Two days later the phone call came. You are perfectly healthy, the young doctor said. But tests have revealed you harbor a gene that can result in decreased levels of a blood enzyme, glucose-6-phosphate dehydrogenate. Without the enzyme's protection, you have a slightly increased risk of developing a red blood cell disease if you come into contact with certain chemicals in our laboratory. I'm sorry, he said. The job has been offered to someone else. As Ellen's case shows, the danger of discrimination certainly does not end with health insurance. There is also a grave danger of discriminatory hiring practices in the workplace. In 1989, Jonathan Beckwith, a geneticist at Harvard and Dr. Paul Billings, director of the division of genetic medicine at Pacific Presbyterian Hospital in San Francisco, completed a small-scale study of genetic discrimination. Of 55 responses, Billings and Beckwith could document 29 people who reported multiple instances of discrimination by adoption agencies, employers and insurers.
And the percentages will only get worse as more and more companies implement genetic screening policies. In a survey of 400 U.S. firms conducted in 1990, 15 percent of companies responded that by the year 2000, they planned to check the health status of not only their prospective employees, but their dependents as well before making a job offer. These statistics show all too well the impending problem with genetic discrimination in the workplace. Employers will have a number of potential justifications for genetic testing in the workplace. In some cases, there may be an argument in favor of testing for public health reasons. Fortunately, judges and juries have predicted these justifications and have begun to make the necessary rulings to ensure true justification for discrimination. The relevant judicial opinions indicate that there will have to be a significant or reasonable likelihood of harm to others from having the individual employed. Hopefully, rulings such as these will serve their purpose in protecting the right of all citizens.

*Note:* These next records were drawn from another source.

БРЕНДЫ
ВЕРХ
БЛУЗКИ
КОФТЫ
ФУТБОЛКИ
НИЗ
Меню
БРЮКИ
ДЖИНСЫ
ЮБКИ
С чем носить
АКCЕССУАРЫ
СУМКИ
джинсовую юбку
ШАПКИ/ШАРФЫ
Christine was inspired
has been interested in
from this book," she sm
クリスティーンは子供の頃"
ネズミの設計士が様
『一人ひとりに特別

With the balance of interests laid out (individuals concerned about confidentiality and discrimination, and insurers and employers concerned about adverse selection and fiscal liability), it will fall upon legislators and the courts to define the proper use of genetic information. Policy makers will have to confront an apparent discrepancy between the reality of genetic variability and the democratic ideal that all citizens are created equal. The information itself is not the problem. What matters is how the knowledge is used. Scientific advancements are not to blame. What science does is give society opportunities. What we have to do is look at these opportunities and then set up the constraints and the rules that will allow society to benefit in appropriate ways. Without the proper constraints, the price of glimpsing one's medical future is high indeed. DNA profiling can be an extremely beneficial tool in the war against crime. However, when used for discriminatory purposes, this tool becomes a crime in itself. The ability to compare and contrast a person's genetic code with another should not be taken lightly, for with this great knowledge comes great responsibility. If not used wisely, this ability of the few... will develop into a disability for the many.